= Yetimarala =

Aboriginal Australian people of eastern Queensland

The Yetimarala, also written Jetimarala and Yetimarla and also known as Bayali, Darumbal, Yaamba and other names and variant spellings, were an Aboriginal Australian people of eastern Queensland.

==Country==
Norman Tindale originally classified the Yetimarala as a clan of either the Barada or Kabalbara tribe (1940), but three decades later, affirmed that it was an independent tribe, after realising that he had overlooked the fact that the American anthropologist D. S. Davidson had already determined its autonomous estate in 1938. Tindale then attributed to them a territorial domain of some 1,500 mi2, located on the Boomer and Broad Sound ranges, running northwards from the Fitzroy River to within proximity of Killarney. Their western limits were set at the Mackenzie and Isaac rivers.

==Social organisation==
The name of at least one kin group is known:
- Taruin-bura

==Language==

The Yetimarala / Yetimarla language, also known as Bayali, Darumbal, Yetimaralla, Jetimarala, Kooinmurburra, Ningebul, Taroombul, Warrabul, Yetimaralla, Ja:mba, Yaamba, Yetti maralla, and Taruin bura, is an extinct dialect of the Biri language.

==Mythology==
Two anecdotes with the bare outlines of Yetimarala legends have been passed down.
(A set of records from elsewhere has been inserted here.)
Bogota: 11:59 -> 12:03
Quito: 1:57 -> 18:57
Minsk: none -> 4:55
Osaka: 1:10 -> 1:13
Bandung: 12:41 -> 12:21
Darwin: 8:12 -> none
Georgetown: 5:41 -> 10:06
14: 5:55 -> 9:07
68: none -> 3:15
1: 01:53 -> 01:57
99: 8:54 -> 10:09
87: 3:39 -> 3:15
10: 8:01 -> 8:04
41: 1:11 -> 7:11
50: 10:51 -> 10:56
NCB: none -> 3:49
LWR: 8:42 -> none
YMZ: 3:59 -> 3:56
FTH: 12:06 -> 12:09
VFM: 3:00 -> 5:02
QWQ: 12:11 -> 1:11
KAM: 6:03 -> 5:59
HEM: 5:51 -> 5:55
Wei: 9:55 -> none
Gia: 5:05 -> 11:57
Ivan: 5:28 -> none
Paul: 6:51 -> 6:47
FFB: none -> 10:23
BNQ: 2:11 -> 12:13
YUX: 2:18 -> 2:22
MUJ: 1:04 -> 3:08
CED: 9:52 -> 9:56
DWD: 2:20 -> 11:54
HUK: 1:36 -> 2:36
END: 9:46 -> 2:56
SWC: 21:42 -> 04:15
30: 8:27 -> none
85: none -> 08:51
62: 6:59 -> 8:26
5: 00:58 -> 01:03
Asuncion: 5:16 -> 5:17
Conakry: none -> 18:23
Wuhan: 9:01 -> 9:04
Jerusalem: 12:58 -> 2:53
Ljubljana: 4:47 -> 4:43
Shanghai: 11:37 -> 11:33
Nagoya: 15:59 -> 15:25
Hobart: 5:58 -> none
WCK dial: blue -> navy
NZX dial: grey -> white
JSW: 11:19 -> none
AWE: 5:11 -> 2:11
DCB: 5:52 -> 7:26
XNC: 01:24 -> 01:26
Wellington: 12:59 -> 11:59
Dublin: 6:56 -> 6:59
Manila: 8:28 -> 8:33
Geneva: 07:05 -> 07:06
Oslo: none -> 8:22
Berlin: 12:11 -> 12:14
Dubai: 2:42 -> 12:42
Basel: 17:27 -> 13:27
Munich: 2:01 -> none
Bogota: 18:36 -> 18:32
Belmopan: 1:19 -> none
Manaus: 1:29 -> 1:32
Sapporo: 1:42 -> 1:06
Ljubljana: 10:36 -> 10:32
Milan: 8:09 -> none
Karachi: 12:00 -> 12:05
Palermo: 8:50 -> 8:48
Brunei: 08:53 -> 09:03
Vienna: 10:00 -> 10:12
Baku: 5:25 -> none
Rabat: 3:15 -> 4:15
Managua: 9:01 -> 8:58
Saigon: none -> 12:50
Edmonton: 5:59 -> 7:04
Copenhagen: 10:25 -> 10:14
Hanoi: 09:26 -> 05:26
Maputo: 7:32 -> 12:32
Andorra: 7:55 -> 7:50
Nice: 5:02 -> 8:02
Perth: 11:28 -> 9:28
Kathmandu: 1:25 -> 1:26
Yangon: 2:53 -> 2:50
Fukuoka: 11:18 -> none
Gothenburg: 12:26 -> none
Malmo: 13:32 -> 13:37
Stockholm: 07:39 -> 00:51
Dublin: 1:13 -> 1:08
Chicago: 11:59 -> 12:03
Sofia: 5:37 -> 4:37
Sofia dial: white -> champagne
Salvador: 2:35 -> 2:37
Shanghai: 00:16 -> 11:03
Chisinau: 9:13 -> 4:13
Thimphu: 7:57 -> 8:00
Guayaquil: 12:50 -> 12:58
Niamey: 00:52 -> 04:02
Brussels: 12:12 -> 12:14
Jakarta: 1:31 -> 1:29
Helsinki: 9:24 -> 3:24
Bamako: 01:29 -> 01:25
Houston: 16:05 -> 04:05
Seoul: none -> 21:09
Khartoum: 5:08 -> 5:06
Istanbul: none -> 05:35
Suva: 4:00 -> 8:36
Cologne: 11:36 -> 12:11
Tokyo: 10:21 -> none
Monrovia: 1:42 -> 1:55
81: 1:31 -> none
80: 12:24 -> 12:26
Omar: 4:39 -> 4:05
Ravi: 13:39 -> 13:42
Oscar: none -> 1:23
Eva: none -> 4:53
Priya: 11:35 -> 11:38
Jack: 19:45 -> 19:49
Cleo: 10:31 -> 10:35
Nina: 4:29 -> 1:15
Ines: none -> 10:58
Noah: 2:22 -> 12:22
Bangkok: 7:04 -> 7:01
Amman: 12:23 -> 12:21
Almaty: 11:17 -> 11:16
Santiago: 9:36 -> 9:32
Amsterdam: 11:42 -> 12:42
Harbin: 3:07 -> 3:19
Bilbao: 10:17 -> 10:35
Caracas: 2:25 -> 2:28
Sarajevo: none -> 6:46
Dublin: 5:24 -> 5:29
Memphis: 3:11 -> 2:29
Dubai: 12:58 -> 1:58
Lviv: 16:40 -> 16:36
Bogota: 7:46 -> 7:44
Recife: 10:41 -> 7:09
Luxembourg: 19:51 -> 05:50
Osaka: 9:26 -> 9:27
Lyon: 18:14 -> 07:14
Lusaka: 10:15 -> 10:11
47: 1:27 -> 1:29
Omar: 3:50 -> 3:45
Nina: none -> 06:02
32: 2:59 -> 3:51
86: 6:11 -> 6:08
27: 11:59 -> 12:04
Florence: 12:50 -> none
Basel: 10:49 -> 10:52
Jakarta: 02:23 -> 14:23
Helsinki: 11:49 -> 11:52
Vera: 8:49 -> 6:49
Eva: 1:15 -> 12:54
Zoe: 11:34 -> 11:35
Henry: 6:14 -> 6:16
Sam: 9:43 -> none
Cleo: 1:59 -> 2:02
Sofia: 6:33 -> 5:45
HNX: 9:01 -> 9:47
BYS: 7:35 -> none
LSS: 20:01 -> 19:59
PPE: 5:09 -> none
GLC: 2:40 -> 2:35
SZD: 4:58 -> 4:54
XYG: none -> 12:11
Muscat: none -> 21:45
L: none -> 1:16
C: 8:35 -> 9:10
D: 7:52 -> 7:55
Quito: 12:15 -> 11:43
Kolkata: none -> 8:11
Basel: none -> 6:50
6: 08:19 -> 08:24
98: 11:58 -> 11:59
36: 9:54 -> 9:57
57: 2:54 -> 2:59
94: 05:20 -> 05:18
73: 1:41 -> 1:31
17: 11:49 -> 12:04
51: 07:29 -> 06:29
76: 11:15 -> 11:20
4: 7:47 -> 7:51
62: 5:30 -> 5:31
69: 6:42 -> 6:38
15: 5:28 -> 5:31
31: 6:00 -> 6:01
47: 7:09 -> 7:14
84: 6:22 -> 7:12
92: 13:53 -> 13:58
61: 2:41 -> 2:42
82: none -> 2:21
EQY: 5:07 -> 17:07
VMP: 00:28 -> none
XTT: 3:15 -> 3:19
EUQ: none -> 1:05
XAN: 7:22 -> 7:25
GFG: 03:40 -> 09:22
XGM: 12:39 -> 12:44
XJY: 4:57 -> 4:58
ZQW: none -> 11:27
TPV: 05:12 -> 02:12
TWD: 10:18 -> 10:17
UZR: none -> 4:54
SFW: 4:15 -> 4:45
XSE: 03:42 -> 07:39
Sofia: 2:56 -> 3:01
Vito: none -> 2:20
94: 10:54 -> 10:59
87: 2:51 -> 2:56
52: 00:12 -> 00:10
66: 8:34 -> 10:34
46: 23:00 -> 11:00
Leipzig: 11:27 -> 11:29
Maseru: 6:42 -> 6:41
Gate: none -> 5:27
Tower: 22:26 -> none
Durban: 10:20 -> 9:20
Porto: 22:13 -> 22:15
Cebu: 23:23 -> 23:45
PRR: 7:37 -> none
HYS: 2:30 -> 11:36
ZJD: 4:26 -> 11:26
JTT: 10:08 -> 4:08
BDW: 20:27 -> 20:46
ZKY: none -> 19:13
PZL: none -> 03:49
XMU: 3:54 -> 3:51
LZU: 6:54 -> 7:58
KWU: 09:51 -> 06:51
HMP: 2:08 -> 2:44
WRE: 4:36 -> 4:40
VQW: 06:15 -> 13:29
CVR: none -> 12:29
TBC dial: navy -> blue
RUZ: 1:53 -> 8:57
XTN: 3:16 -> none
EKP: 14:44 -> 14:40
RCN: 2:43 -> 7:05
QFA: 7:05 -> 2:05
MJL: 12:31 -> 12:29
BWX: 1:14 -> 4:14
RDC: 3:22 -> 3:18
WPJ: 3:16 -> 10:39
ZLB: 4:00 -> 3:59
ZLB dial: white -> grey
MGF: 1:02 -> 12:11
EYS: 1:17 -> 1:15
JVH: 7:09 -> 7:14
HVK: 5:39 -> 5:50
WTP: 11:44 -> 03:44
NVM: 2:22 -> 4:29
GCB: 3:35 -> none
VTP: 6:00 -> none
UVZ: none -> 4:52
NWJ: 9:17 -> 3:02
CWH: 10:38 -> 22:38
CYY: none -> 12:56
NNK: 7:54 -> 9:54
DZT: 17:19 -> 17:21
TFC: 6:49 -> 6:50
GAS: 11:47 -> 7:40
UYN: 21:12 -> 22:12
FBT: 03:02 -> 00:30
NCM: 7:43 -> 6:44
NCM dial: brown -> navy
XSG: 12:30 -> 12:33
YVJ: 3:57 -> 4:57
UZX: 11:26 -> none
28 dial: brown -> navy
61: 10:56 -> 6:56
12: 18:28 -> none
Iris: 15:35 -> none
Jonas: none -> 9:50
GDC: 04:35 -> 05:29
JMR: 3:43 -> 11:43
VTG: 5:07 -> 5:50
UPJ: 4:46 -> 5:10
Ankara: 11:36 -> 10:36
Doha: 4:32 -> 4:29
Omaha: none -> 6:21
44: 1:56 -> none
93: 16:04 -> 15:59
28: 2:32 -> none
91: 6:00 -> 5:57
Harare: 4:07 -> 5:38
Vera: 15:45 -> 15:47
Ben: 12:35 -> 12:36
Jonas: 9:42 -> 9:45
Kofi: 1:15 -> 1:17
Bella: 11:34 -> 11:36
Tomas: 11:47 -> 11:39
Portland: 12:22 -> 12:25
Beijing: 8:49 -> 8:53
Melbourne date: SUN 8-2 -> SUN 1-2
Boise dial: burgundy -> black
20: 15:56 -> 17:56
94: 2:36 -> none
One concerns turtle hunting by two young hunters in the Dreamtime.

The brothers, Wulburra and Ngni-ya, camped with their grandmother, for whom they supplied, as they hunted and travelled, ample food. The two decided to try to hunt down a turtle, an arduous feat better performed if they scoured the countryside alone. One brother thought they should still keep their grandmother with them, the other dissented. In the end, they agreed to encase her inside a large stone and after much discussion they decided to put her inside a large stone on Cardowan run, near the Connors River, a site which was to assume sacred status in Yetimarala lore. Wulburra and Ngni-ya then set off to track the turtle, and finally captured one by the coast at Broad Sound. They hauled it back to camp, encircled it with stones and set it to cook on a fire, and, left it to bake while they went off for further game. In their absence, the turtle escaped, and it required several days for them to track it down and recapture again. The scenario repeated itself a third time, only on this final occasion, it proved to be anchored down too firmly to lift, until they levered up its legs. At this point, the turtle kicked out, flipping the brothers over its head, transforming the landscape into a sea, into which they plummeted. Both the brothers and their grandmother died. The grandmother became one of the bright stars of the stream that is the Milky Way, and the two brothers are believed to be figured as fishers wielding forked sticks by that celestial river.

A second example of star lore concerns snakes. In the earliest times, snakes were not eaten. The tribe lived in terror at the existence of two fabulous exemplars, male and female, who succeeded in dodging all attempts to kill them. One day, while the tribe had left the camp to forage, a small boy, Ngnapata, remained, forewarned not to get close to the reptile. His bold curiosity stirred, he fashioned spears and dug out bolt holes in earth in case he needed to hide, determined to try to kill the fearful animals. His efforts paid off, with him slaughtering the male snake after a hectic fight, while the female of the species sought refuge in the firmament, where she was transformed into a star. Ngnapata sliced up the snake, cooked and ate it, finding the flesh very tasty. Taking some of the fat, he oiled his body and suddenly grew into enormous proportions that rendered him unrecognizable. On their return to the camp, the tribesmen were frightened by the child's apparent disappearance, thinking he had been devoured by the serpents. But he allayed their anxieties by recounting his deeds of daring, and the tribe then partook of the remaining portions of the reptile's flesh, establishing thereby the custom of regarding snakes as a food source.

==Alternative names==
- Ja:mba ("camp")
- Yaamba
- Yetti maralla (mari = "man")
- Taruin-bura ("big river people")

==Gabulbarra?==
Geoffrey O'Grady also assigned the name Yettimaralla to the Gabulbarra people, whose language is unknown but thought by Gavan Breen to be a dialect of Biri.